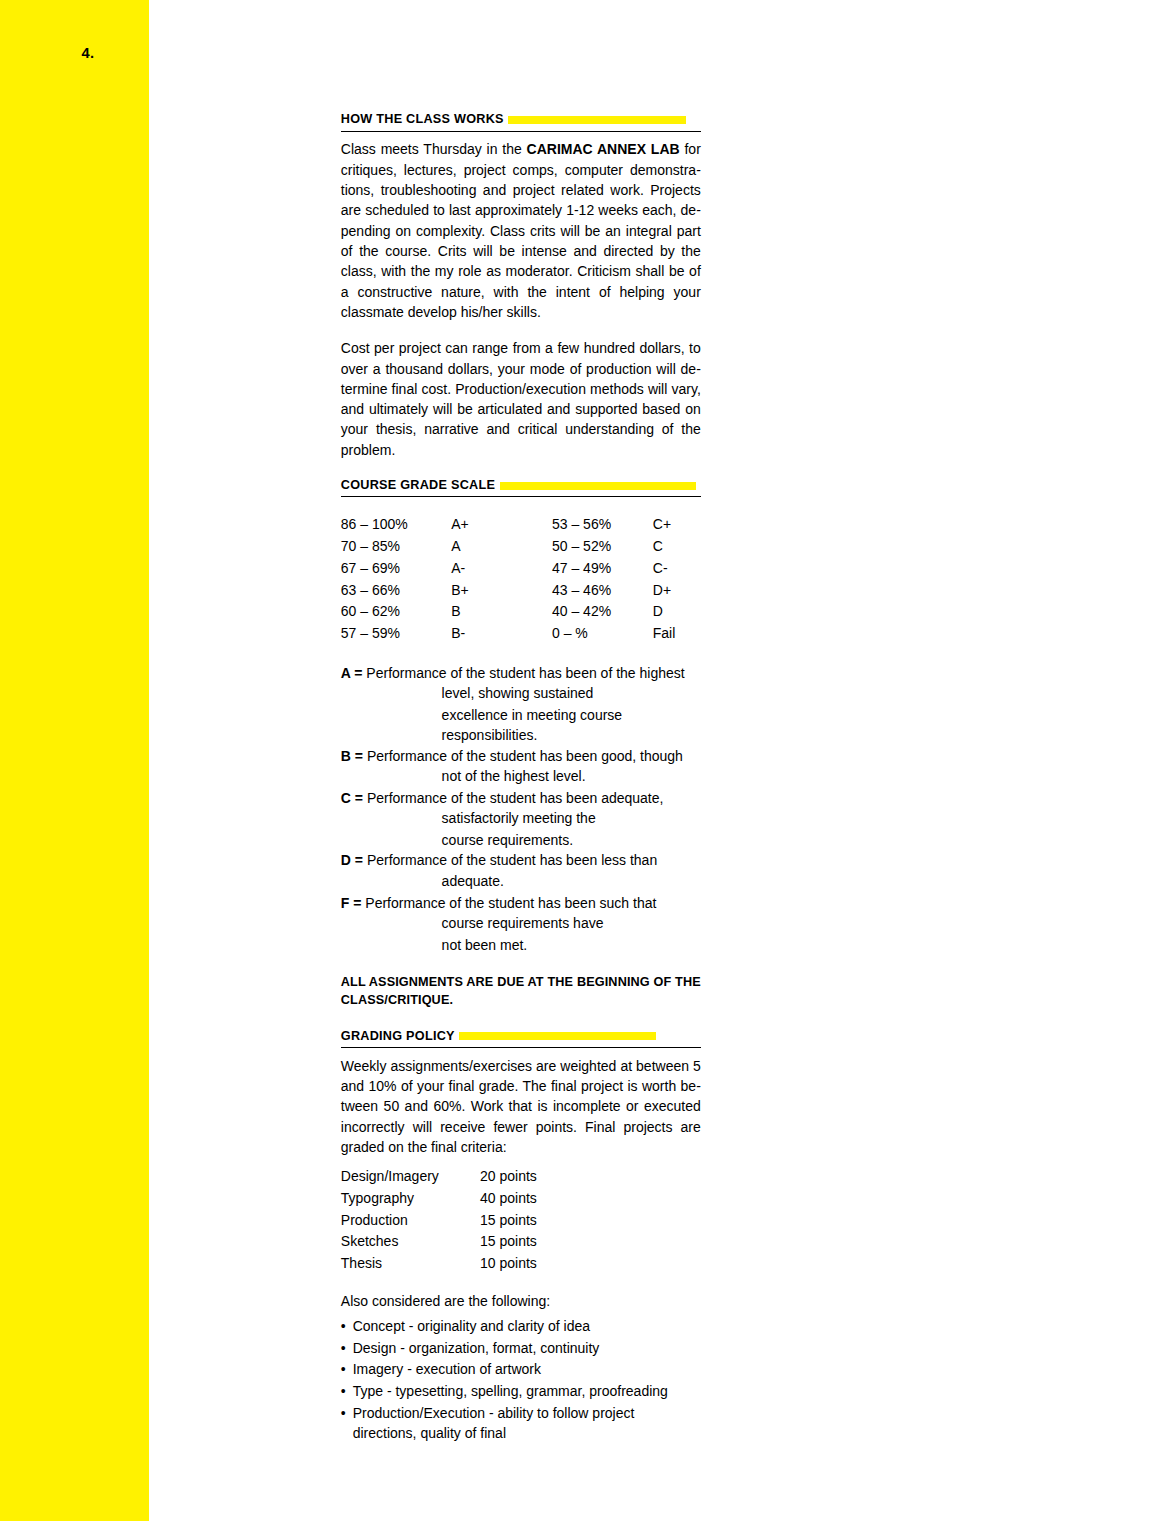4.
How the class works
Class meets Thursday in the CARIMAC ANNEX LAB for critiques, lectures, project comps, computer demonstrations, troubleshooting and project related work. Projects are scheduled to last approximately 1-12 weeks each, depending on complexity. Class crits will be an integral part of the course. Crits will be intense and directed by the class, with the my role as moderator. Criticism shall be of a constructive nature, with the intent of helping your classmate develop his/her skills.
Cost per project can range from a few hundred dollars, to over a thousand dollars, your mode of production will determine final cost. Production/execution methods will vary, and ultimately will be articulated and supported based on your thesis, narrative and critical understanding of the problem.
Course grade scale
| 86 – 100% | A+ | 53 – 56% | C+ |
| 70 – 85% | A | 50 – 52% | C |
| 67 – 69% | A- | 47 – 49% | C- |
| 63 – 66% | B+ | 43 – 46% | D+ |
| 60 – 62% | B | 40 – 42% | D |
| 57 – 59% | B- | 0 – % | Fail |
A = Performance of the student has been of the highest level, showing sustained
excellence in meeting course responsibilities.
B = Performance of the student has been good, though not of the highest level.
C = Performance of the student has been adequate, satisfactorily meeting the
course requirements.
D = Performance of the student has been less than adequate.
F = Performance of the student has been such that course requirements have
not been met.
All assignments are due at the beginning of the class/critique.
Grading policy
Weekly assignments/exercises are weighted at between 5 and 10% of your final grade. The final project is worth between 50 and 60%. Work that is incomplete or executed incorrectly will receive fewer points. Final projects are graded on the final criteria:
| Design/Imagery | 20 points |
| Typography | 40 points |
| Production | 15 points |
| Sketches | 15 points |
| Thesis | 10 points |
Also considered are the following:
Concept - originality and clarity of idea
Design - organization, format, continuity
Imagery - execution of artwork
Type - typesetting, spelling, grammar, proofreading
Production/Execution - ability to follow project directions, quality of final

## Task requirements
For the material above, the answer must be only the number of lines holding the word "Design".

## Response to this exercise
2